Ditto for Lord of the Ants and Fire on the Mountain, which is less explosive, but just as corrosive with its percussions armed of muffled vibrations and a superb presence of the synth. A beautiful track on accelerated drumming sequence with a nice synth/guitar fusion. On the solid rhythmic level, we must not forget Nutshell Awakening. Less violent, the guitar is still sublime. It floats with good melodious solos on drummed percussions as well as short and curt sequenced pulsations. A beautiful melancholic guitar which joins the sadness of Dalinotopia! On the ballad side, it's a bit thin. Apart from its insipid chorus, Hunter Shot by Yellow Rabbit is a nice one. A dark procession, on light pulsations of a synth with symphonic and dramatic breaths which evolves on a sequenced structure, full of beautiful guitar solos, which goes increasing. Some good Edgar that will please the fans of the Tyranny of Beauty and The turn of the Tides periods. Sound of a Shell concludes with a beautiful romance on acoustic guitar shaken by those damn neurotic sequences that have no relation with the music, even if they are very light. Yes...there are always those insipid choruses, but it's better here.

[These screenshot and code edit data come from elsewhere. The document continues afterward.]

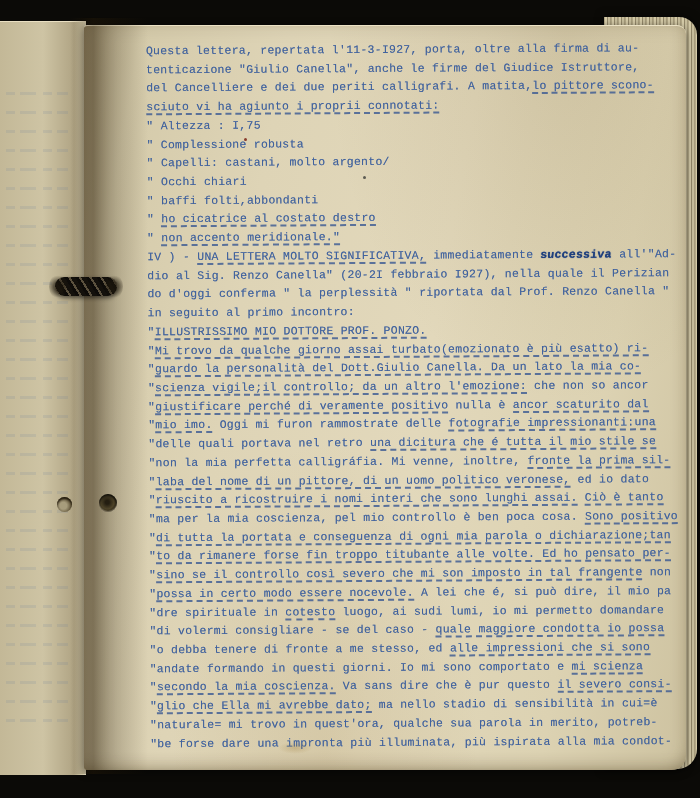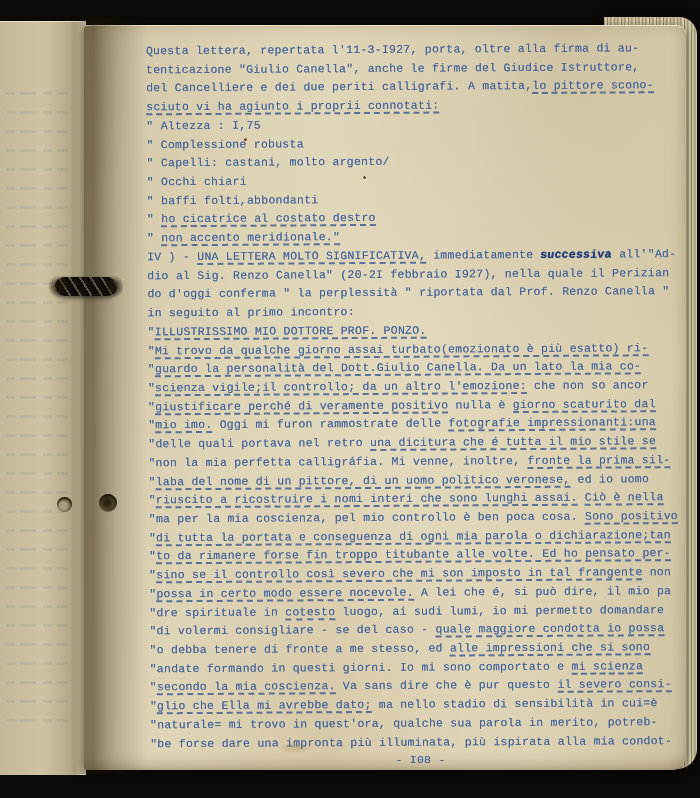--- a/index.html
+++ b/index.html
@@ -80,41 +80,40 @@
         <div class="tl"><span>" </span><span class="u">ho cicatrice al costato destro</span></div>
         <div class="tl"><span>" </span><span class="u">non accento meridionale."</span></div>
         <div class="tl"><span>IV ) - </span><span class="u">UNA LETTERA MOLTO SIGNIFICATIVA,</span><span> immediatamente </span><span class="b">successiva</span><span> all'"Ad-</span></div>
         <div class="tl"><span>dio al Sig. Renzo Canella" (20-2I febbraio I927), nella quale il Perizian</span></div>
         <div class="tl"><span>do d'oggi conferma " la perplessità " riportata dal Prof. Renzo Canella "</span></div>
         <div class="tl"><span>in seguito al primo incontro:</span></div>
         <div class="tl"><span>"</span><span class="u">ILLUSTRISSIMO MIO DOTTORE PROF. PONZO.</span></div>
         <div class="tl"><span>"</span><span class="u">Mi trovo da qualche giorno assai turbato(emozionato è più esatto) ri-</span></div>
         <div class="tl"><span>"</span><span class="u">guardo la personalità del Dott.Giulio Canella. Da un lato la mia co-</span></div>
         <div class="tl"><span>"</span><span class="u">scienza vigile;il controllo; da un altro l'emozione:</span><span> che non so ancor</span></div>
-        <div class="tl"><span>"</span><span class="u">giustificare perché di veramente positivo</span><span> nulla è </span><span class="u">giorno scaturito dal</span></div>
+        <div class="tl"><span>"</span><span class="u">giustificare perché di veramente positivo</span><span> nulla è </span><span class="u">ancor scaturito dal</span></div>
         <div class="tl"><span>"</span><span class="u">mio imo.</span><span> Oggi mi furon rammostrate delle </span><span class="u">fotografie impressionanti:una</span></div>
         <div class="tl"><span>"</span><span>delle quali portava nel retro </span><span class="u">una dicitura che é tutta il mio stile se</span></div>
         <div class="tl"><span>"</span><span>non la mia perfetta calligráfia. Mi venne, inoltre, </span><span class="u">fronte la prima sil-</span></div>
-        <div class="tl"><span>"</span><span class="u">laba del nome di un pittore, di un uomo politico veronese,</span><span> ed io uomo</span></div>
-        <div class="tl"><span>"</span><span class="u">riuscito a ricostruire i nomi interi che sono lunghi assai.</span><span> </span><span class="u">Ciò è nella</span></div>
+        <div class="tl"><span>"</span><span class="u">laba del nome di un pittore, di un uomo politico veronese,</span><span> ed io dato</span></div>
+        <div class="tl"><span>"</span><span class="u">riuscito a ricostruire i nomi interi che sono lunghi assai.</span><span> </span><span class="u">Ciò è tanto</span></div>
         <div class="tl"><span>"</span><span>ma per la mia coscienza, pel mio controllo è ben poca cosa. </span><span class="u">Sono positivo</span></div>
         <div class="tl"><span>"</span><span class="u">di tutta la portata e conseguenza di ogni mia parola o dichiarazione;tan</span></div>
         <div class="tl"><span>"</span><span class="u">to da rimanere forse fin troppo titubante alle volte. Ed ho pensato per-</span></div>
         <div class="tl"><span>"</span><span class="u">sino se il controllo così severo che mi son imposto in tal frangente</span><span> non</span></div>
         <div class="tl"><span>"</span><span class="u">possa in certo modo essere nocevole.</span><span> A lei che é, si può dire, il mio pa</span></div>
         <div class="tl"><span>"</span><span>dre spirituale in </span><span class="u">cotesto</span><span> luogo, ai sudi lumi, io mi permetto domandare</span></div>
         <div class="tl"><span>"</span><span>di volermi consigliare - se del caso - </span><span class="u">quale maggiore condotta io possa</span></div>
         <div class="tl"><span>"</span><span>o debba tenere di fronte a me stesso, ed </span><span class="u">alle impressioni che si sono</span></div>
         <div class="tl"><span>"</span><span>andate formando in questi giorni. Io mi sono comportato e </span><span class="u">mi scienza</span></div>
         <div class="tl"><span>"</span><span class="u">secondo la mia coscienza.</span><span> Va sans dire che è pur questo </span><span class="u">il severo consi-</span></div>
         <div class="tl"><span>"</span><span class="u">glio che Ella mi avrebbe dato;</span><span> ma nello stadio di sensibilità in cui=è</span></div>
         <div class="tl"><span>"</span><span>naturale= mi trovo in quest'ora, qualche sua parola in merito, potreb-</span></div>
         <div class="tl"><span>"</span><span>be forse dare una impronta più illuminata, più ispirata alla mia condot-</span></div>
       </div>
-    <div class="page-number">- I08 -</div>
   </div>
 
   <div class="gutter-shadow"></div>
   <div class="cord"></div>
   <div class="hole-l"></div>
   <div class="hole-r"></div>
   <div class="speck-red"></div>
   <div class="speck-gray"></div>
   <div class="stain-bottom"></div>
 </div>

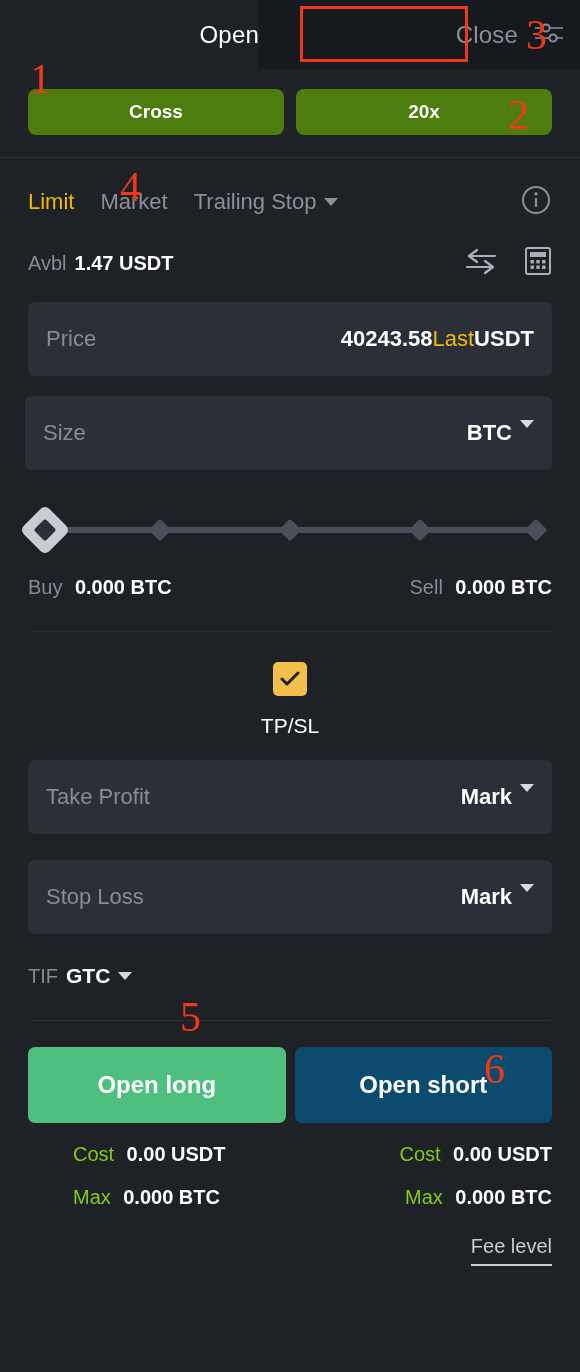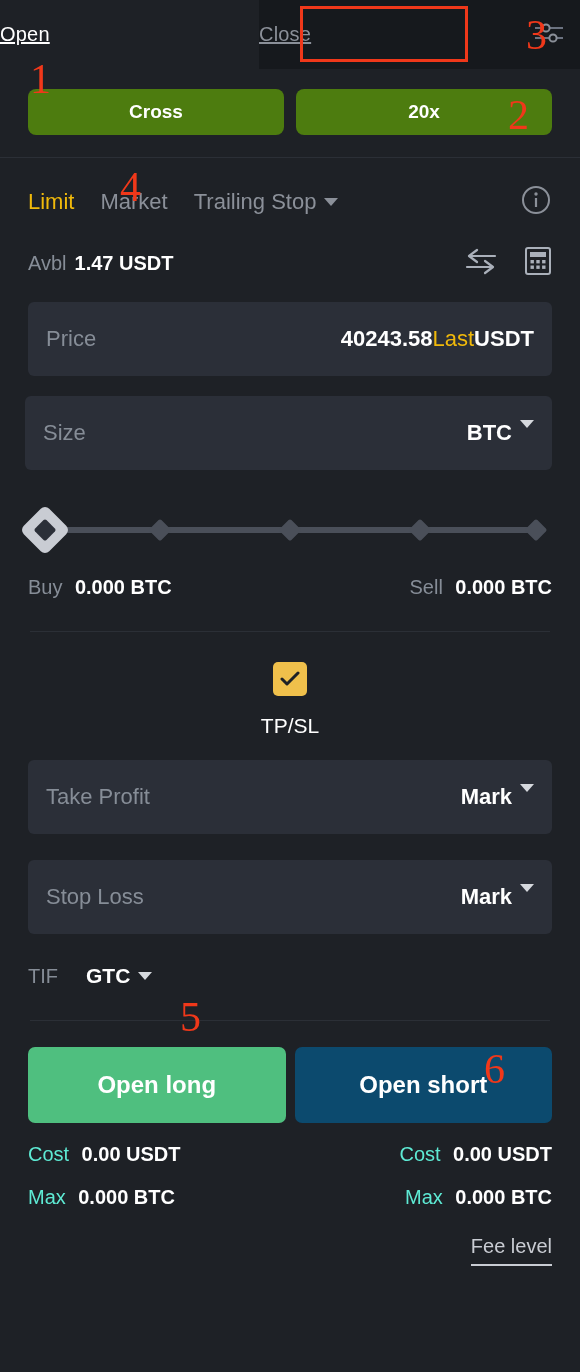--- a/index.html
+++ b/index.html
@@ -18,24 +18,23 @@
   .tabstrip {
     display: flex;
     height: 69px;
     width: 100%;
     background: #1e2126;
   }
   .tab {
     flex: 1;
     display: flex;
     align-items: center;
-    justify-content: flex-start;
-    font-size: 20px;
+    justify-content: flex-end;
+    font-size: 24px;
     letter-spacing: .2px;
-    text-decoration: underline;
   }
   .tab.active { background: #1e2126; color: #ffffff; }
   .tab.inactive { background: #16191d; color: #8b9099; }
   .tab-settings {
     width: 62px;
     display: flex;
     align-items: center;
     justify-content: center;
     background: #16191d;
   }
@@ -175,21 +174,21 @@
     border-radius: 5px;
     display: flex; align-items: center; justify-content: center;
   }
   .tpsl-label { font-size: 21px; color: #ffffff; }
 
   
   .tif-row {
     display: flex;
     align-items: center;
     padding: 30px 28px 0 28px;
-    gap: 28px;
+    gap: 8px;
   }
   .tif-label { font-size: 20px; color: #868d97; }
   .tif-val { font-size: 21px; color: #ffffff; font-weight: bold; }
 
   
   .action-row {
     display: flex;
     gap: 9px;
     padding: 26px 28px 0 28px;
   }
@@ -203,21 +202,21 @@
     color: #ffffff;
     font-family: "Liberation Sans", sans-serif;
     display: flex; align-items: center; justify-content: center;
   }
 
   .summary-row {
     display: flex;
     justify-content: space-between;
     padding: 20px 28px 0 28px;
   }
-  .sum-label { font-size: 20px; color: #5eead4; }
+  .sum-label { font-size: 20px; color: #84cc16; margin-left: 45px; }
   .sum-val { font-size: 20px; color: #ffffff; font-weight: bold; margin-left: 8px; }
 
   .fee-row { display: flex; justify-content: flex-end; padding: 26px 28px 0 28px; }
   .fee-link {
     font-size: 20px;
     color: #c9ccd3;
     border-bottom: 2px solid #c9ccd3;
     padding-bottom: 6px;
   }
 

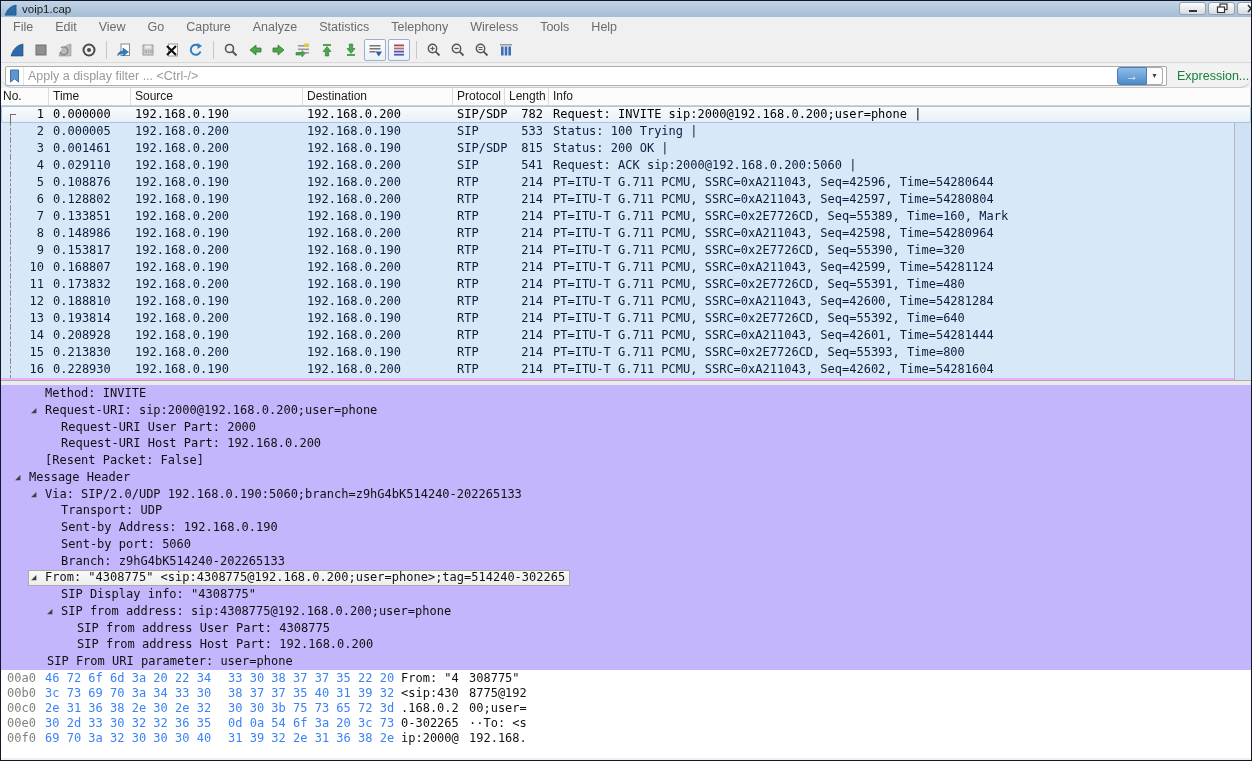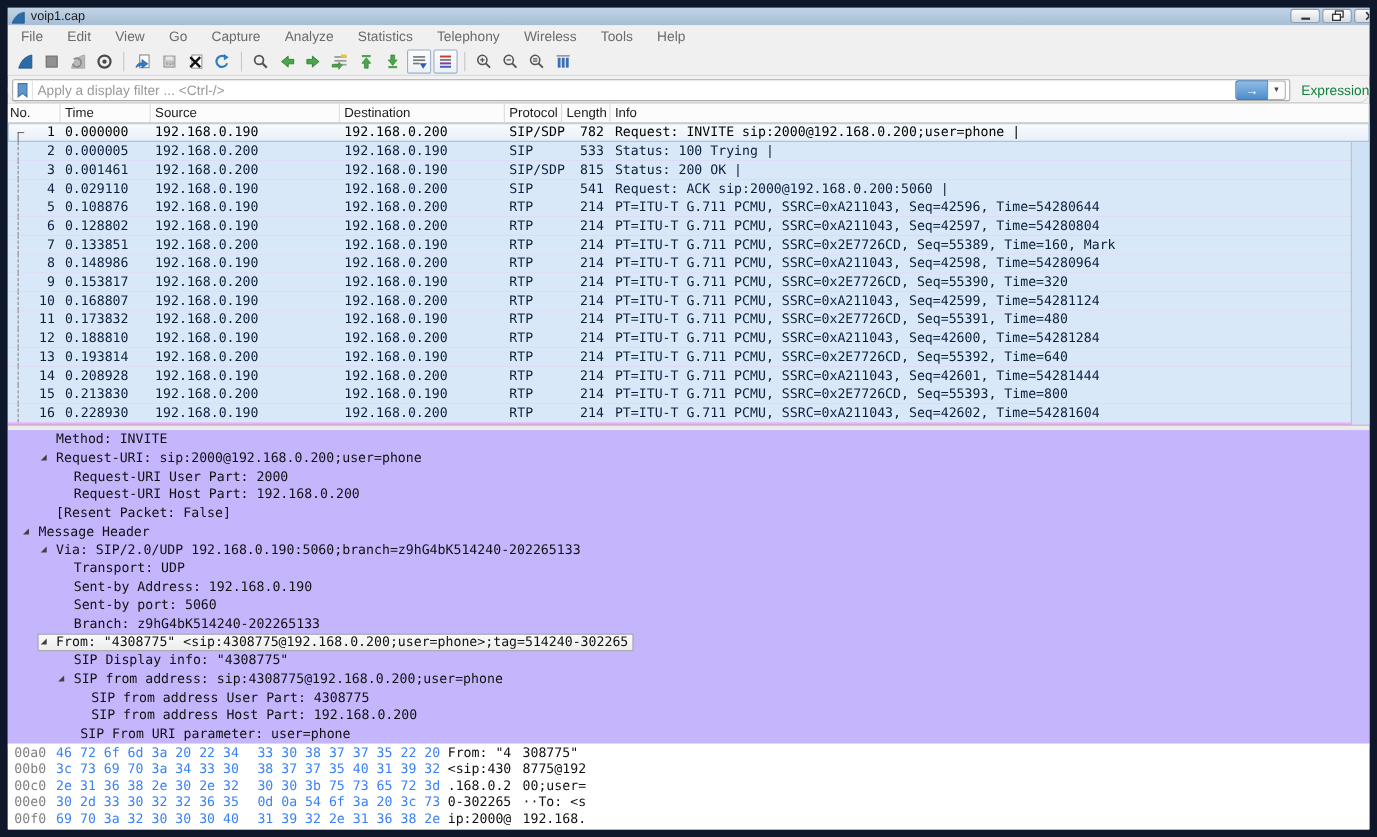--- a/index.html
+++ b/index.html
@@ -1,18 +1,18 @@
 <!DOCTYPE html>
 <html><head>
 <meta charset="utf-8">
 <style>
   html,body{margin:0;padding:0;background:#fff;}
   *{box-sizing:border-box;}
   body{font-family:"Liberation Sans",sans-serif;}
-  .window{position:relative;width:1252px;height:761px;overflow:hidden;background:#F0F0F0;border:7px solid #0f172a;}
+  .window{position:relative;width:1252px;height:761px;overflow:hidden;background:#F0F0F0;border:1px solid #0f172a;}
 
   
   .titlebar{position:absolute;left:0;top:0;width:100%;height:16px;background:linear-gradient(180deg,#C2D4E6,#A6BDD6);display:flex;align-items:center;overflow:hidden;}
   .app-icon{width:14px;height:12px;margin:1px 4px 0 3px;}
   .title-text{font-size:11.5px;color:#1a1a1a;line-height:15px;}
   .winbtns{position:absolute;right:-13px;top:1px;display:flex;gap:2px;}
   .wbtn{width:27px;height:13px;border:1px solid #93A0AE;border-radius:3px;background:linear-gradient(180deg,#FDFDFD,#D5DBE2);display:flex;align-items:center;justify-content:center;}
 
   
   .menubar{position:absolute;left:0;top:16px;width:100%;height:20px;background:#F0F0F0;display:flex;align-items:center;padding-left:1px;}
@@ -536,21 +536,21 @@
           <span class="expander"></span>
           <span class="dtext">SIP from address User Part: 4308775</span>
         </span>
       </div>
       <div class="drow" style="padding-left: 59px;">
         <span class="dwrap">
           <span class="expander"></span>
           <span class="dtext">SIP from address Host Part: 192.168.0.200</span>
         </span>
       </div>
-      <div class="drow" style="padding-left: 49px;">
+      <div class="drow" style="padding-left: 29px;">
         <span class="dwrap">
           <span class="expander"></span>
           <span class="dtext">SIP From URI parameter: user=phone</span>
         </span>
       </div>
     </div>
 
   <div class="split2"></div>
 
   <div class="hexpane">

Well, it's not a masterpiece but it's not that bad. In fact, VIEWS FROM A RED TRAIN is an amazing opus. Yes, there are still those annoying, redundant and anemic sequences worthy of a beginner, as well as those damn insipid choirs with icy harmonies, but Edgar Froese believes in it. And we feel it! But beyond these few weaknesses, there are some beautiful finds and a snarling ardor that shows that Edgar still has a sharp ear. So before saying that this last Tangerine Dream is only worth a flock of nails and that it's an unimaginative void (as I said), you have to go through the first 2 titles and then there's Leviathan and... All my excuses Edgar.